Ever since Samsung reported slower sales for its flagship Galaxy S5, the race to develop smartwatches has never been more important for the Korean giant. Samsung is not the only tech giant developing smartwatches. Nike started developing an exercise band called Fitbit, before giving up. Sony is already on its second iteration of a smartwatch, while last week Montreal’s Neptune began shipping its Android-based Pine device to buyers.
It is clear that smartwatches are the next step in the evolution of mobile devices. Intel acquired Basis, a smartwatch maker, back in March. LG released the G Watch, while Motorola will release the Moto 360. Will users really embrace these devices? Are phones so hard to reach that people will want to pay for getting instant notifications on a wearable device?
Gear Live, which Samsung introduced last year at Google’s I/O 2014 event, lets users send text, take notes, or use the “Ok Google” command to activate other commands through voice recognition. Costing just CDN$219.99, the device has a very usable 1.63-inch sAMOLED screen, a quad-core processor, 4GB storage, and 512 MB RAM.

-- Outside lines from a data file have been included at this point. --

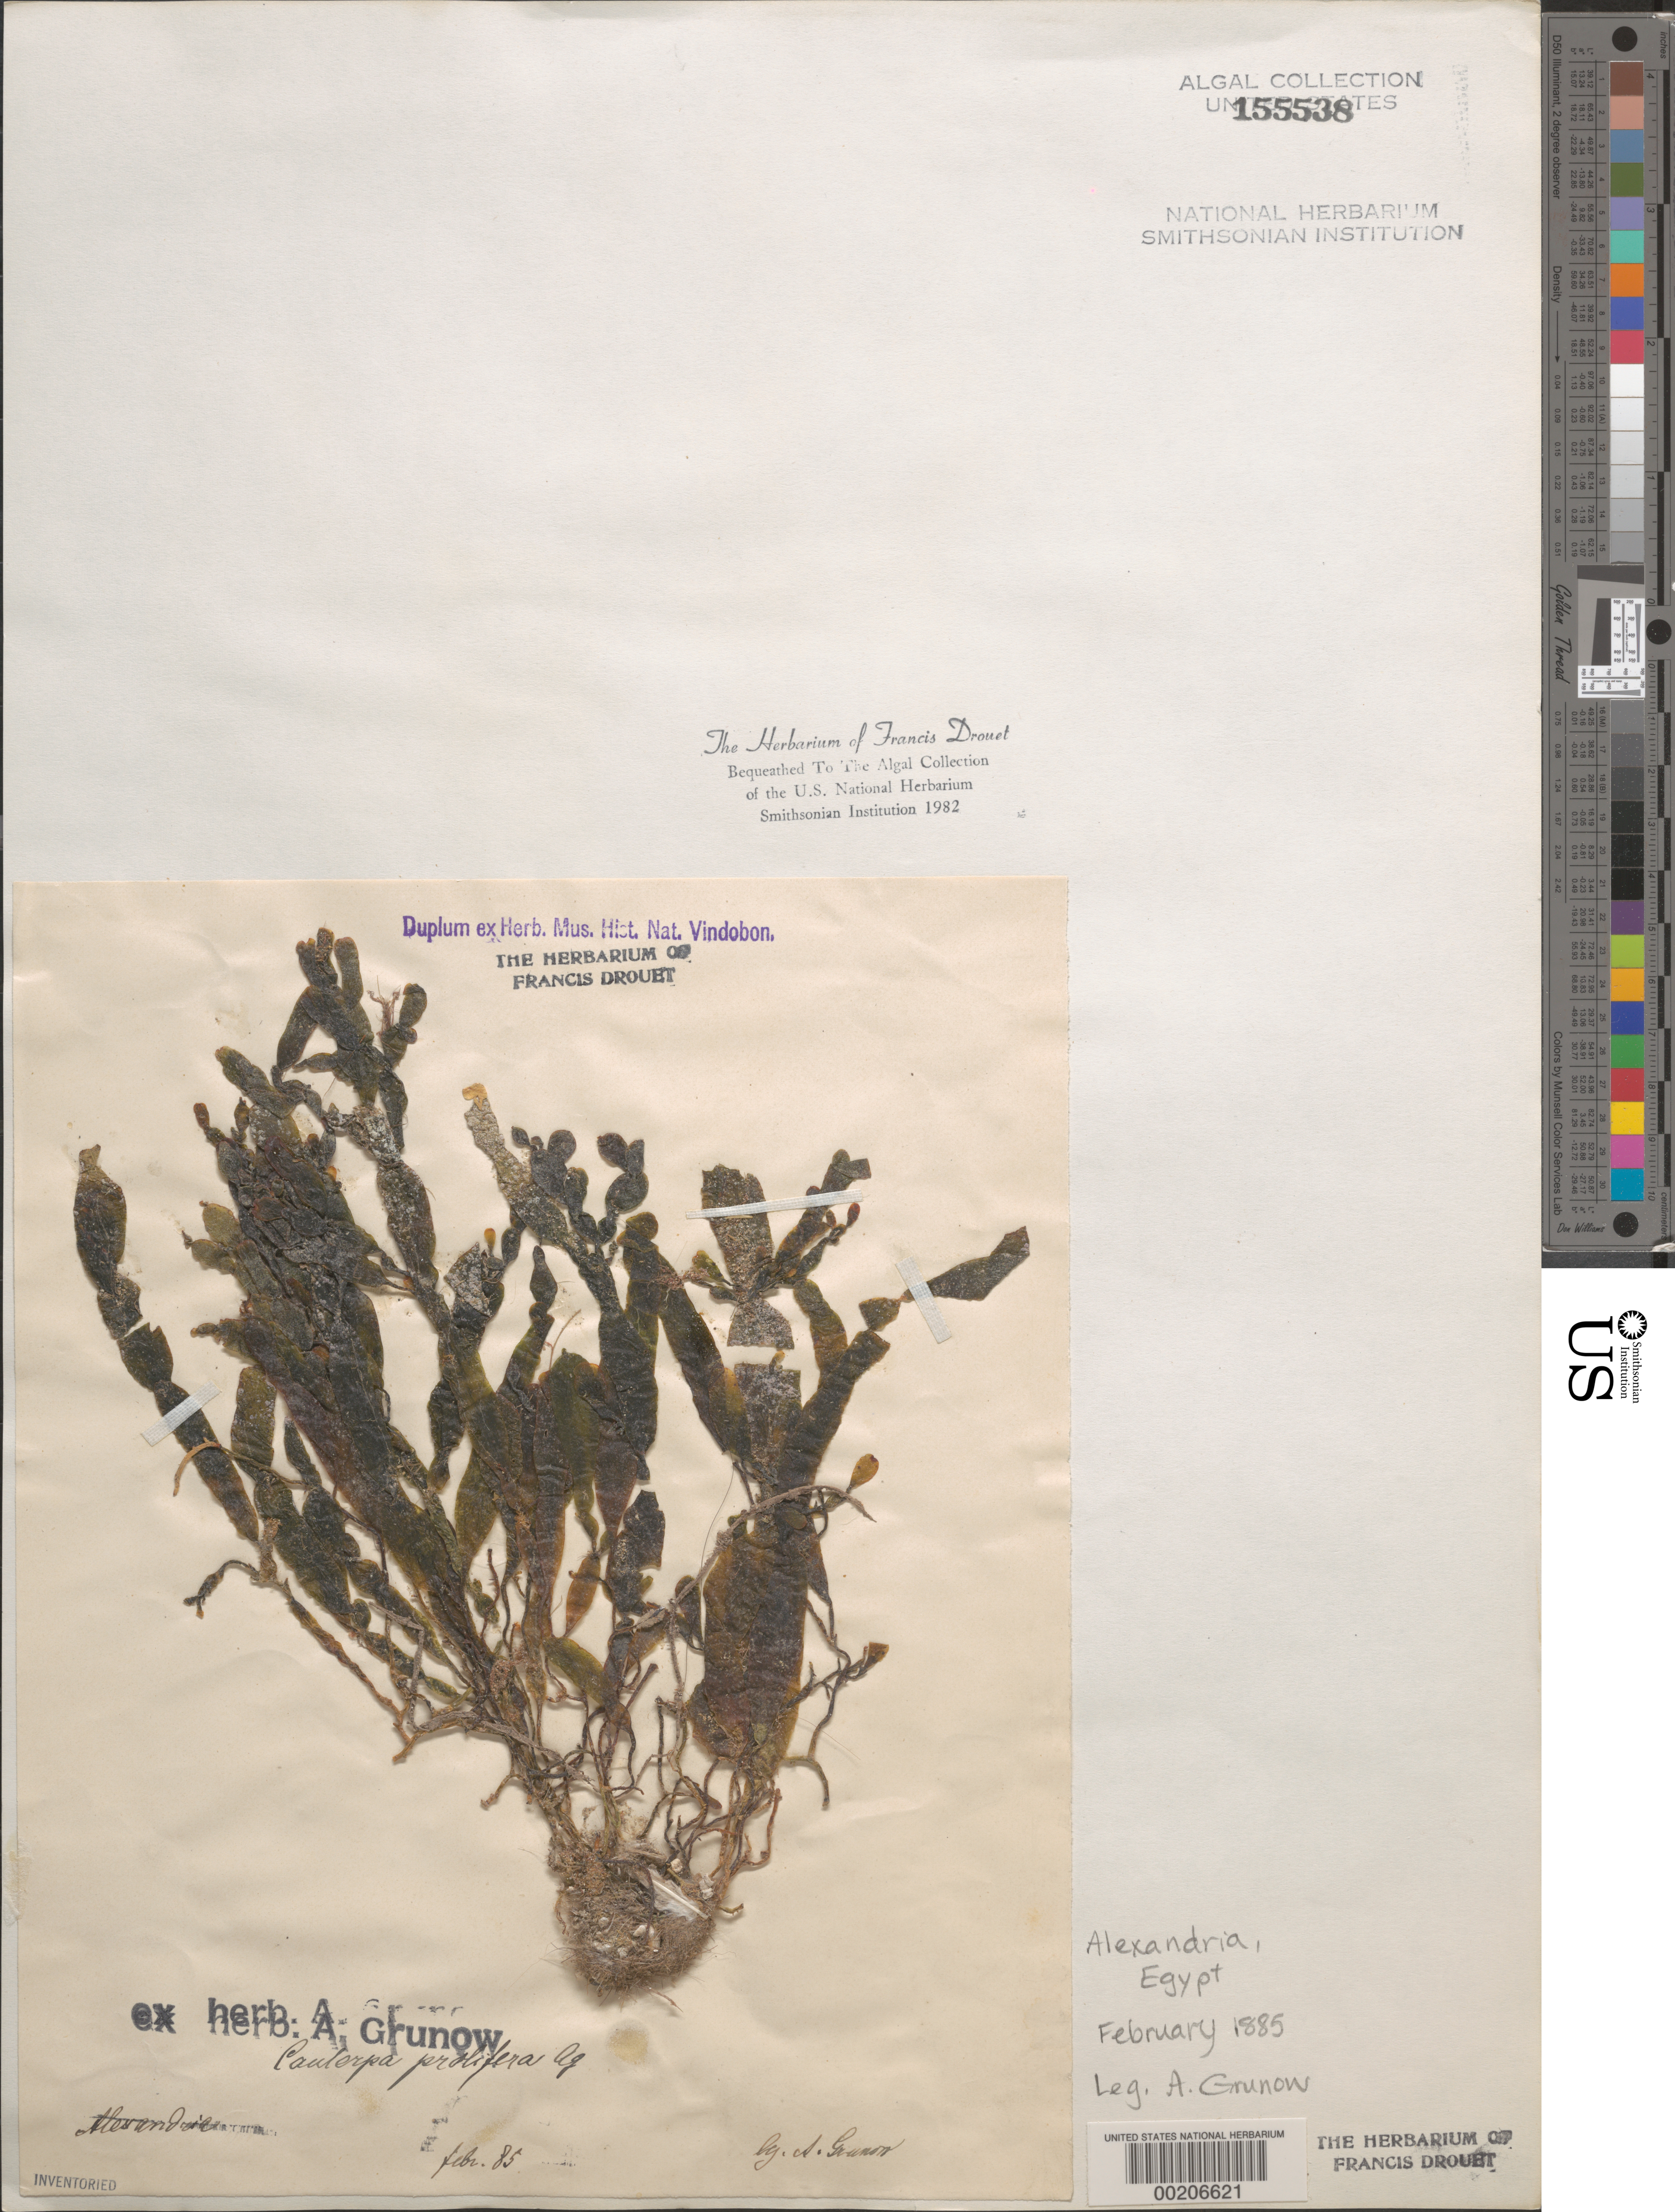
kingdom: Plantae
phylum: Chlorophyta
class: Ulvophyceae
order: Bryopsidales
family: Caulerpaceae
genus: Caulerpa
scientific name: Caulerpa prolifera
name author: (Forssk.) J.V.Lamouroux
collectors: A. Grunow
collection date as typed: Feb 1885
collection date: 1885-02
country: Egypt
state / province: Al Iskandariyah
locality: Alexandria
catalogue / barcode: US 155538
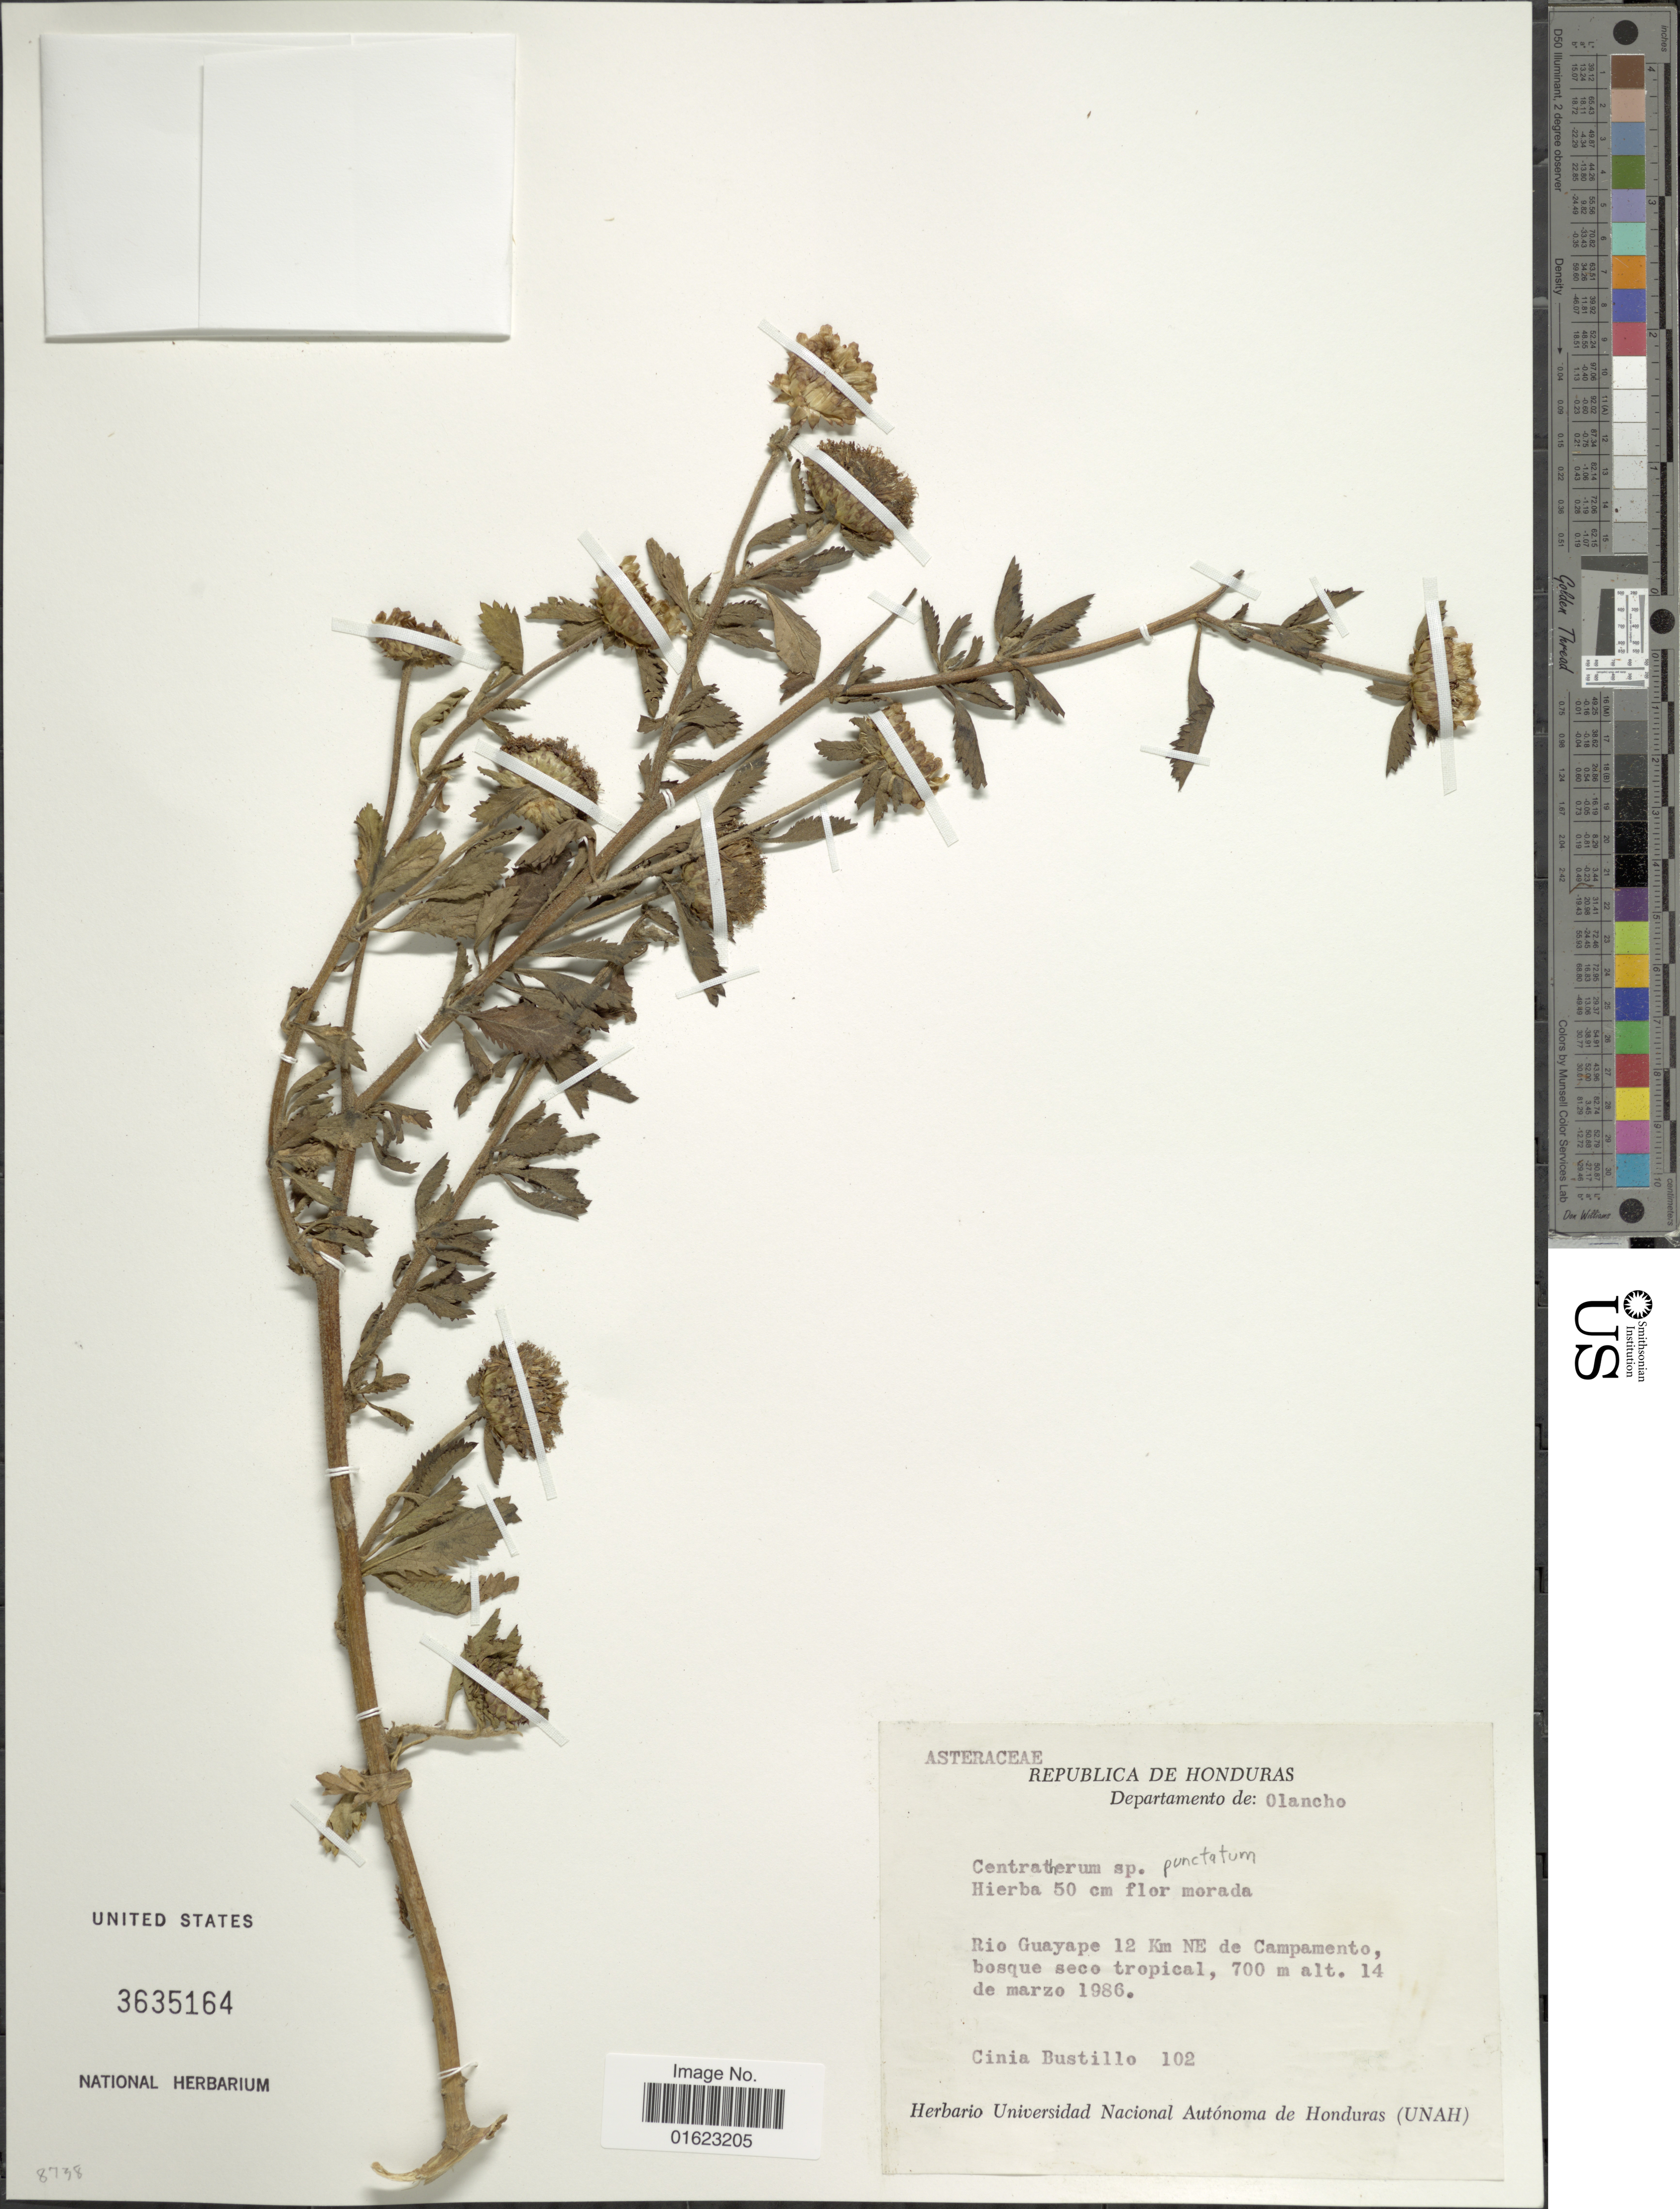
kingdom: Plantae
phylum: Tracheophyta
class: Magnoliopsida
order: Asterales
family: Asteraceae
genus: Centratherum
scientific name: Centratherum punctatum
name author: Cass.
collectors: C. Bustillo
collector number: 102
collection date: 1986-03-14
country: Honduras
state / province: Olancho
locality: Honduras, Departamento de: Olancho. Rio Guayape 12 Km NE de Campamento.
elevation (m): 700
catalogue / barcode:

Samsung also has Gear 2, which runs a Tizen OS. For that reason, the device is compatible only with Samsung devices (such as the Galaxy and Note phones/phablets.)
Both the Gear Live and LG G watch follow a usability model whereby the technology is in control. Android Wear presents notifications on the smartwatch, but the user must respond to the notification and complete the task (be it responding to an email or tweet) on the phone. Still, users familiar with Google Now cards will find good value with Android Wear. Google collects information about the user, learning how to predict what information is important. Information is presented in a card format on the smartwatch, and becomes more useful as the system adapts to the user’s habits.
Google Now’s accurate and functional voice recognition makes Android Wear very usable. Searches on the smartwatch are contextual, since Google takes into account location, calendar appointments, and past search activity before presenting search results.
Until Apple formally announces an iWatch, consumers wanting to get a smartwatch will also need an Android phone.
No one should be surprised that the battery life is limited. Users demand that smartwatches be light and small, which means having a small battery. The battery in Android Wear is 300mAh – 400 mAh, so expect no more than a full day of use.
The smartwatch presents all notifications emanating from the phone. Since it does not give the user a way to filter or limit notifications, users may actually be better off sticking solely with a smartphone. BlackBerrys, for example, have a superior notification interface that does not overload its users with unimportant alerts.
Early adopters beware
Android Wear is in its first iteration for the consumer, which means early adapters will go through many bumps and bugs. This is no different for adopters for any other new technology. Thankfully, the trend for wearable tech becoming mainstream one day is very real. This means manufacturers and software companies will be highly motivated in releasing updates. Smartwatches will only get better as users report bugs and give their feedback.
Unsurprisingly, Android-based smartwatches have severe limitations. The chief weaknesses in them are weak battery life and limited control of notifications. Smartwatch demand is likely to accelerate, thanks to a low price point. Its adoption might even be faster than when smartphones were first introduced. This will motivate the developer community in designing and releasing iterations of applications for the platform quickly. In a short time, these wearable devices will become a necessity, not just a fad.